# Tasks to perform:
#1 In the essay on being the CEO of the product, list everything the writer says you must be fully aware of regarding the product's sales and the company.
#2 Answer these from the essay on being the CEO of the product:
(a) How many developers worked on the product the writer managed alone?
(b) How many years of managerial experience did the first product manager the writer hired have?
(c) What is the name of the new program for senior product managers?
#3 Pick up the essay on being the CEO of the product after its final sentence and carry it forward.

# Text segment:
━━━
When I first started as a product manager, I heard that the product manager is the CEO of the product. That was a long time ago, but I still remember I loved it. I felt empowered, and it helped me understand the untold part of the role.
You have to remember though that these were different times, the role of a product manager was considered a very senior one. People asked if you were senior enough to become a product manager. I managed by myself a product that had 40 developers working on it. The term junior product manager was considered an oxymoron. The first product manager I hired – one without any product management experience – had 15 years of managerial experience before becoming a product manager.
But with the evolution of the role, as product management became more popular and full-blown organizations were built, and with the popularity of agile, which tracked so much attention to working with engineering, the CEO portion of the role kept diminishing.
In today’s world, when product managers are sometimes (wrongly) perceived as requirement writers and release managers, it’s sometimes hard to imagine what being the CEO of the product really means. So much so, that when people are told by their managers or mentors that they are expected to be the CEO of the product, it seems so far-fetched that people start resenting that statement.
The most common complaint that I hear is that nobody listens to the product manager and that they don’t have the authority to make decisions. But when I dive deeper into it, I often see mis-expectations on the product manager’s side.
Being the CEO of the product is a great responsibility that comes with the great power you expect to have. It needs to be earned, but you can’t get there if you don’t understand what it means and what it takes.
Here are the three core skills that I see people lacking when they complain that being the CEO of the product is a meaningless statement.
Since it’s not always easy to develop these skills alone, and just from reading, our new program for senior product managers – the Product Leadership Launchpad – will help you practice it in real life until you succeed.
Developing a Wide Perspective
A common complaint I hear from product managers is that if they are the CEO of the product, the CEO should just accept what they think and let them decide. But for the CEO to be able to rely on you and accept your recommendation, you must be aligned at the highest levels, and you must understand how they think and what matters to them.
Being the CEO of the product doesn’t mean applying the product perspective to every decision and letting that dictate what you do. It’s quite the contrary actually.
For example, selling your product to key strategic customers isn’t “non-product nonsense” and automatic defocus. It’s a matter of balance, but you can’t be puristic about sticking to the roadmap and vision either.
Furthermore, if you want to help everyone achieve that balance, you must think about what you would do not only if it was your decision, but also if you had all the responsibility for the company’s success.
It’s so easy to say what needs to be done when you have a narrow perspective. The smaller your landscape is, the simpler it is.
But being the CEO means that everything regarding the product is your problem. Not just which features get developed when, and not even just what your competitors do. You must be fully aware of how the product sales are doing, what impedes them, what is important strategically for the company, and where it can lead you.
To become the CEO of the product, you must adopt the CEO’s perspective, and not vice versa.
━━━
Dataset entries
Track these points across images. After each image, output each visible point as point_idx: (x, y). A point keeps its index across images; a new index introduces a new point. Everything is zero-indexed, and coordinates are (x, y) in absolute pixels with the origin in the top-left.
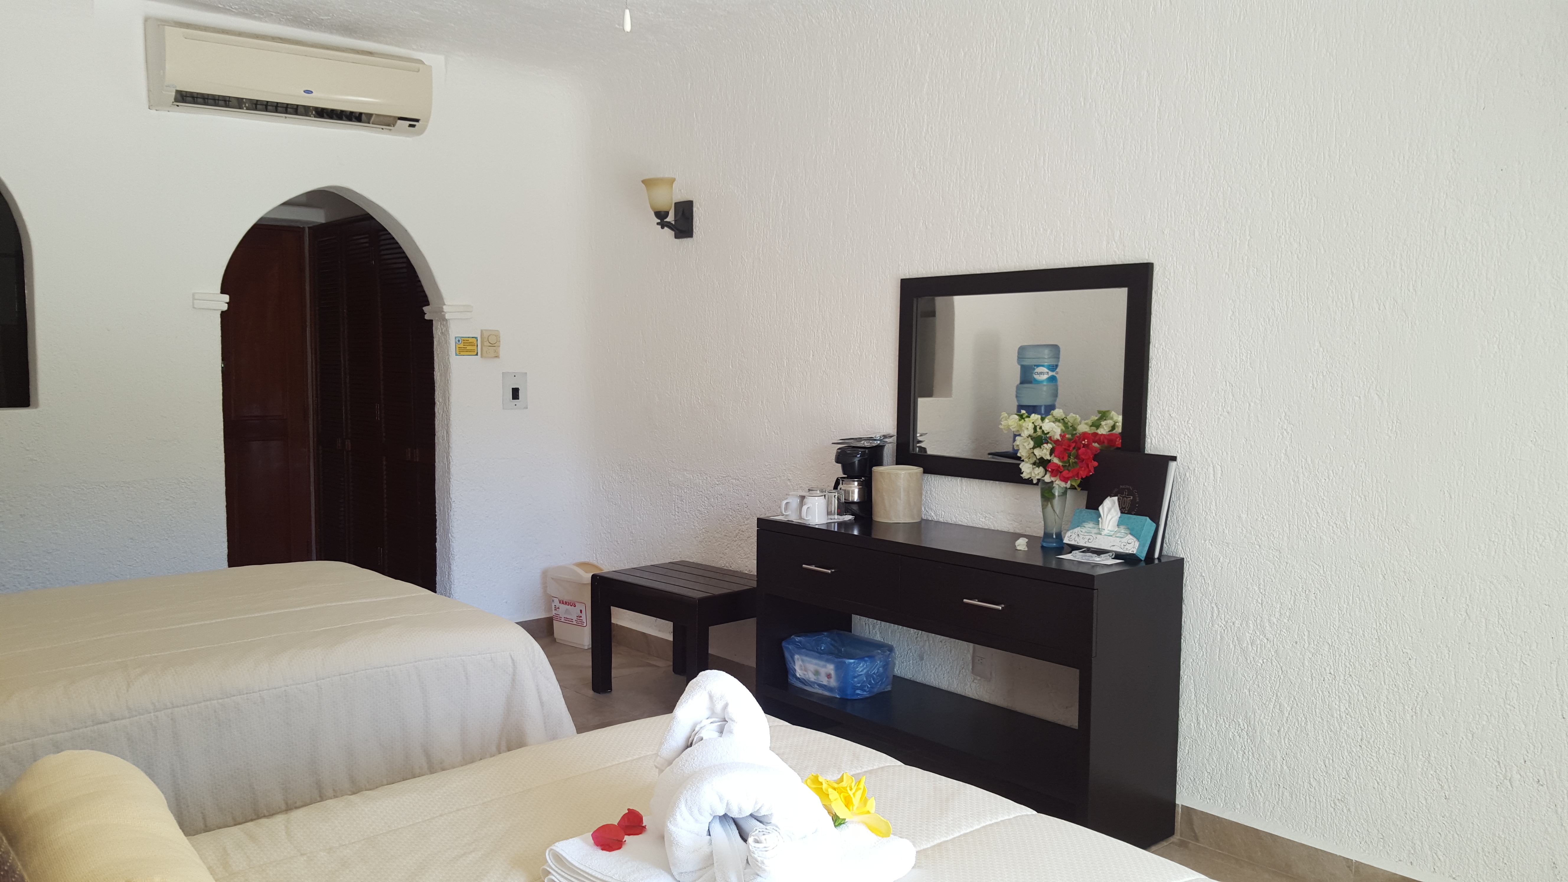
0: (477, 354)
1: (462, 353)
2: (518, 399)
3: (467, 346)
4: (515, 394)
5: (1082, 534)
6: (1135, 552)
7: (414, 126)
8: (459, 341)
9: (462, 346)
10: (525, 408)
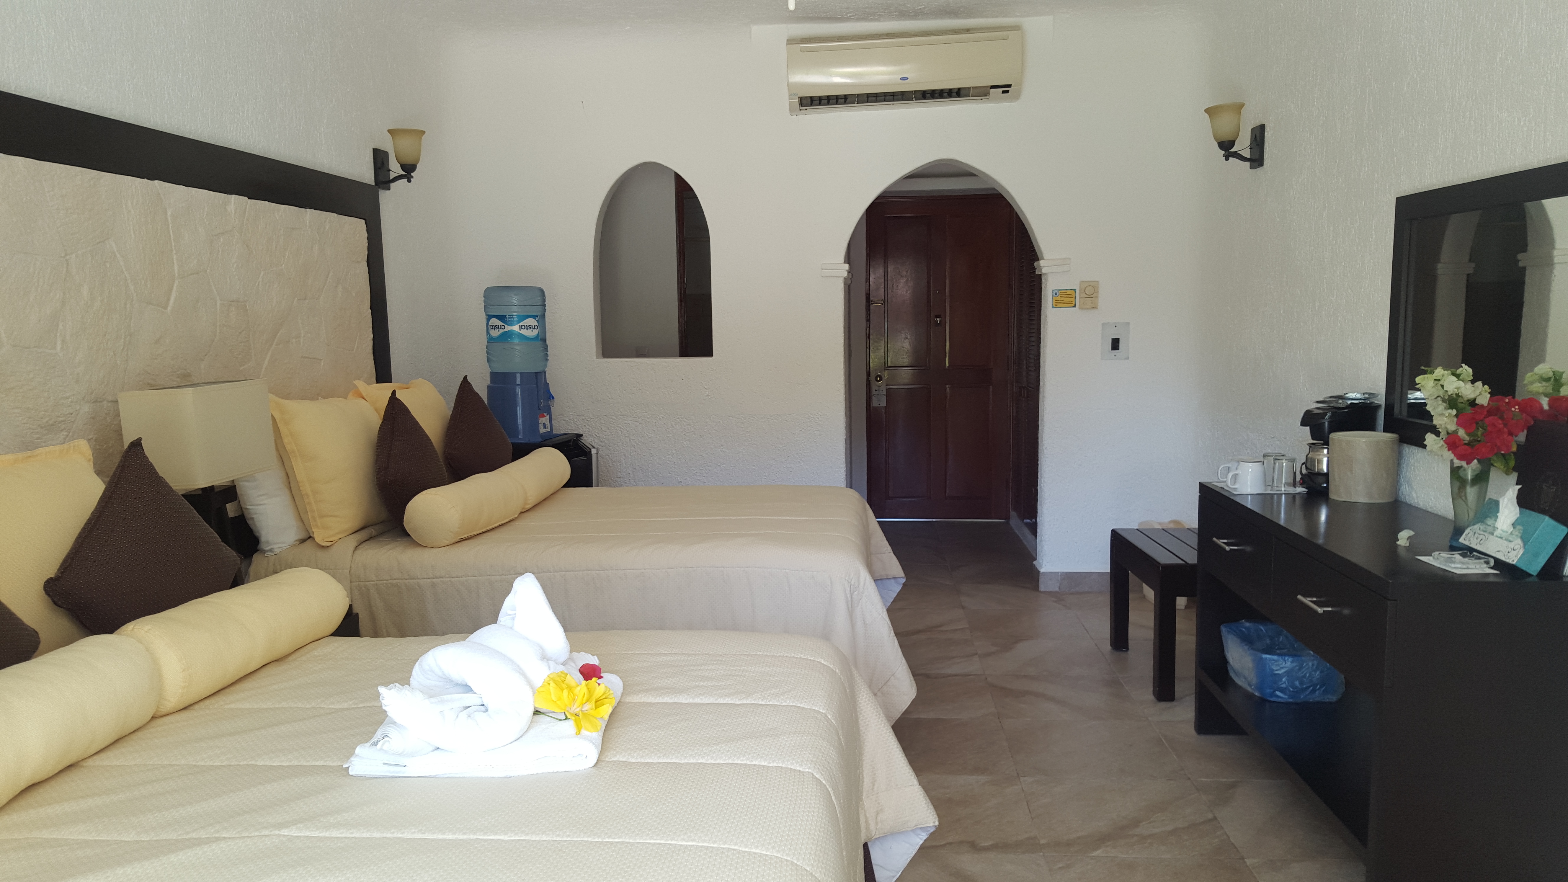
0: (1075, 306)
1: (1059, 306)
2: (1118, 349)
3: (1066, 299)
4: (1115, 344)
5: (1479, 532)
6: (1514, 563)
7: (1007, 92)
8: (1056, 294)
9: (1059, 298)
10: (1125, 359)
━━━
# Answers provided:
#1
- How the product sales are doing
- What impedes them
- What is important strategically for the company
- Where it can lead you

#2
(a) 40
(b) 15
(c) The Product Leadership Launchpad

#3
Leadership, Not Authority
Another common complaint is that CEOs get to tell people what to do, and product managers don’t. It’s a true statement, at least partially, and I claim that it doesn’t matter as much as you’d think anyway.
The reason I say it’s only partially true is that product managers do have at least some authority. There are decisions that everyone expects product managers to make. The problem is that often these decisions are rather tactical, and for the more complex, strategic ones, product managers don’t feel they have this power even if people would love them to lead the way.
That brings me to why I think that the fact that product managers don’t have as much formal authority as the CEO isn’t an issue. It’s true that CEOs can decide on anything and everything (bar some decisions that they need to get the board’s approval for). But good CEOs don’t just decide. They don’t instruct people to do as they are told and that’s it. They guide people into understanding and accepting that this is the right thing to do. They use the authority that they have far less than they could.
Moreover, most CEOs I know, don’t want to make all of these decisions, and surely not by themselves. They want their people to come and lead the way – lay a proposal that makes sense given all the considerations (that’s why you need the wide perspective), and only get the CEO’s approval or feedback. Even when they give feedback, most of them would appreciate another attempt to bring to the table a new suggestion that (1) makes sense (2) takes the CEO’s feedback and perspective and (3) is your plan – not just a copy of what they said in the room.
Making Hard Decisions
Everything I mentioned up until now might sound difficult, and honestly – it is. Remember that with great power comes great responsibility, and if you want the power of the CEO you have to be willing to step in their shoes and accept their responsibility as well.
As you develop a broader perspective, things by nature become more complex. You need to consider multiple points of view (e.g. product, engineering, marketing, sales, finance), and each makes sense when you look at things from their perspective, but they often contradict each other. You operate more and more in realms of uncertainty, where even the facts aren’t (yet) known.
In many cases, there truly aren’t easy or simple answers. You often can’t win on all fronts, and some tradeoffs need to be made. These tradeoffs aren’t trivial either, or you wouldn’t need to intervene.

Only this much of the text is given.